People criticize medication without understanding what life looks like without it.

Rewatchability often comes from aesthetic experience, not story alone.

Creativity is useless without the ability to focus long enough to execute.


Insights

[Form Is Part of the Message]

Most people evaluate creative work by story alone, but presentation fundamentally changes perception. The same narrative delivered through different visual or structural formats can produce entirely different emotional responses. In any communication system, delivery architecture matters as much as content.


[Variation Increases Engagement]

The anthology discussion highlights an important principle: repeated structure creates fatigue, while variation sustains attention. Distinct visual identities across segments made each story feel fresh despite shared thematic material. This principle applies equally to product design, education, presentations, and content creation.


[Execution Quality Separates Great Ideas From Mediocre Outcomes]

The hosts repeatedly praise ambitious concepts only when execution supports them. A strong idea without proper implementation creates disappointment. This principle is universal: strategy is only valuable when operational details are handled correctly.


[Public Narratives Often Ignore Legitimate Users]

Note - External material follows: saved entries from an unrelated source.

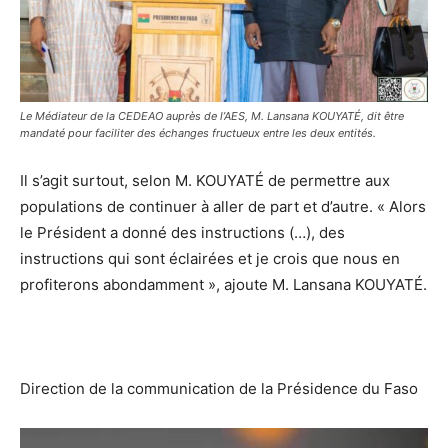
Le Médiateur de la CEDEAO auprès de l’AES, M. Lansana KOUYATÉ, dit être
mandaté pour faciliter des échanges fructueux entre les deux entités.
Il s’agit surtout, selon M. KOUYATÉ de permettre aux
populations de continuer à aller de part et d’autre. « Alors
le Président a donné des instructions (…), des
instructions qui sont éclairées et je crois que nous en
profiterons abondamment », ajoute M. Lansana KOUYATÉ.
Direction de la communication de la Présidence du Faso
Lecteur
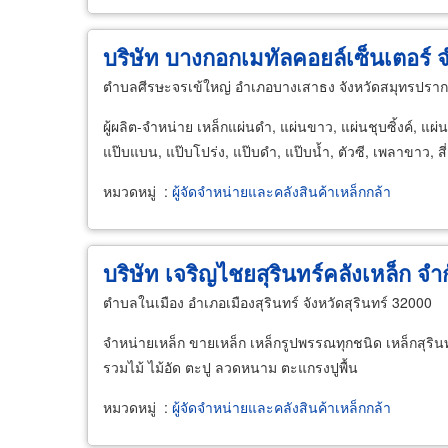
บริษัท บางกอกเมทัลคอยล์เซ็นเตอร์ 
ตำบลศีรษะจรเข้ใหญ่ อำเภอบางเสาธง จังหวัดสมุทรปรา
ผู้ผลิต-จำหน่าย เหล็กแผ่นดำ, แผ่นขาว, แผ่นชุบซิ้งค์, แผ
แป๊บแบน, แป๊บโปร่ง, แป๊บดำ, แป๊บน้ำ, ตัวซี, เพลาขาว, สี
หมวดหมู่
:
ผู้จัดจำหน่ายและคลังสินค้าเหล็กกล้า
บริษัท เจริญไชยสุรินทร์คลังเหล็ก จำ
ตำบลในเมือง อำเภอเมืองสุรินทร์ จังหวัดสุรินทร์ 32000
จำหน่ายเหล็ก ขายเหล็ก เหล็กรูปพรรณทุกชนิด เหล็กสุรินทร
รวมไม้ ไม้อัด ตะปู ลวดหนาม ตะแกรงปูพื้น
หมวดหมู่
:
ผู้จัดจำหน่ายและคลังสินค้าเหล็กกล้า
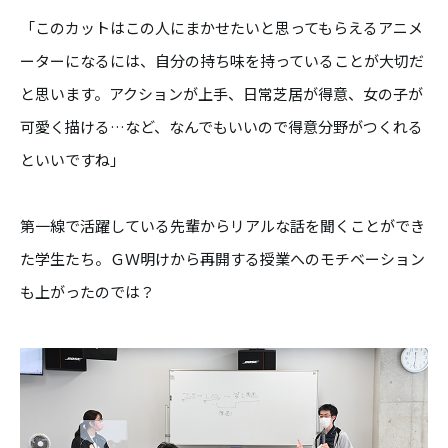
「このカットはこの人にまかせたいと思ってもらえるアニメ
ーターになるには、自分の持ち味を持っていることが大切だ
と思います。アクションが上手、日常芝居が得意、女の子が
可愛く描ける…など、なんでもいいので得意分野がつくれる
といいですね」
第一線で活躍している先輩からリアルな話を聞くことができ
た学生たち。ＧＷ明けから再開する授業へのモチベーション
も上がったのでは？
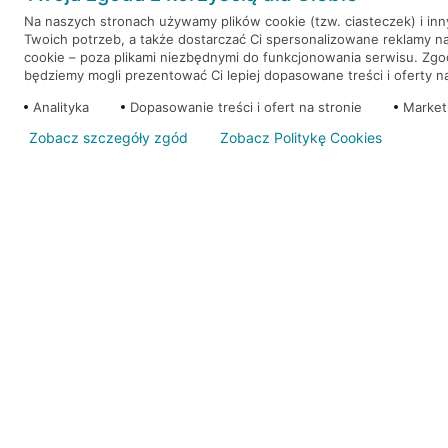
Na naszych stronach używamy plików cookie (tzw. ciasteczek) i in
Twoich potrzeb, a także dostarczać Ci spersonalizowane reklamy n
WEŹ KREDYT
NOTA PRAWNA
cookie – poza plikami niezbędnymi do funkcjonowania serwisu. Zg
będziemy mogli prezentować Ci lepiej dopasowane treści i oferty na 
Analityka
Dopasowanie treści i ofert na stronie
Market
Zobacz szczegóły zgód
Zobacz Politykę Cookies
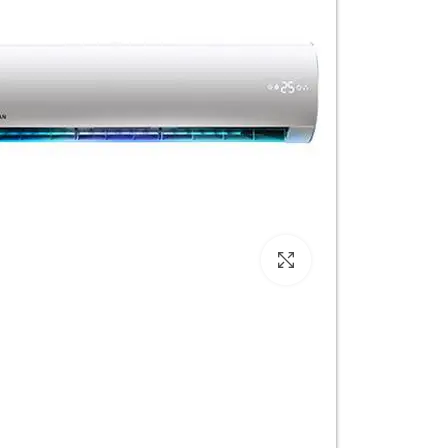
Click to enlarge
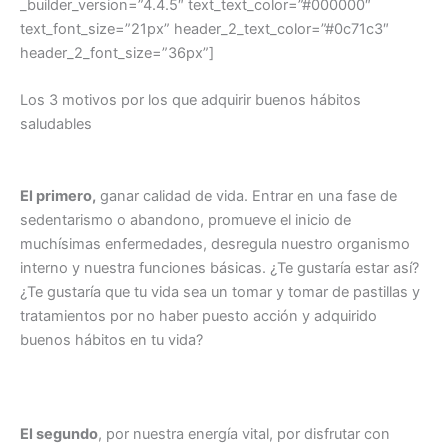
_builder_version=”4.4.5″ text_text_color=”#000000″
text_font_size=”21px” header_2_text_color=”#0c71c3″
header_2_font_size=”36px”]
Los 3 motivos por los que adquirir buenos hábitos
saludables
El primero,
ganar calidad de vida. Entrar en una fase de
sedentarismo o abandono, promueve el inicio de
muchísimas enfermedades, desregula nuestro organismo
interno y nuestra funciones básicas. ¿Te gustaría estar así?
¿Te gustaría que tu vida sea un tomar y tomar de pastillas y
tratamientos por no haber puesto acción y adquirido
buenos hábitos en tu vida?
El segundo
, por nuestra energía vital, por disfrutar con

The ADHD medication discussion reveals a recurring societal pattern: systems are judged by their abusers rather than their legitimate beneficiaries. When misuse dominates public discourse, people who genuinely rely on those systems become invisible. This happens in healthcare, technology regulation, finance, and education.


[Optimization Tools Affect People Differently]

The same tool can produce radically different outcomes depending on the user. ADHD medication acts as a stimulant for some but creates baseline normalcy for others. This demonstrates a broader principle: technologies should be evaluated relative to the user’s starting condition, not by universal assumptions.


[Stigma Often Comes From Outsiders, Not Experience]

People frequently criticize systems they have never depended on themselves. The strongest opinions about medication often come from those who have never needed it. Across domains, people outside a problem space consistently underestimate the value of solutions used by insiders.


[Completion Is an Underrated Skill]

The discussion around organizing a film festival reveals a neglected truth: finishing complex projects is more about persistence than inspiration. Large projects fail less from bad ideas and more from operational breakdowns over time. Reliability compounds faster than creativity.


[Media Can Misrepresent Problems Through Framing]

A documentary may appear objective while selectively emphasizing one narrative over another. By focusing on abuse while ignoring legitimate medical use, the film shaped perception through omission rather than falsehood. In modern information environments, what is excluded matters as much as what is shown.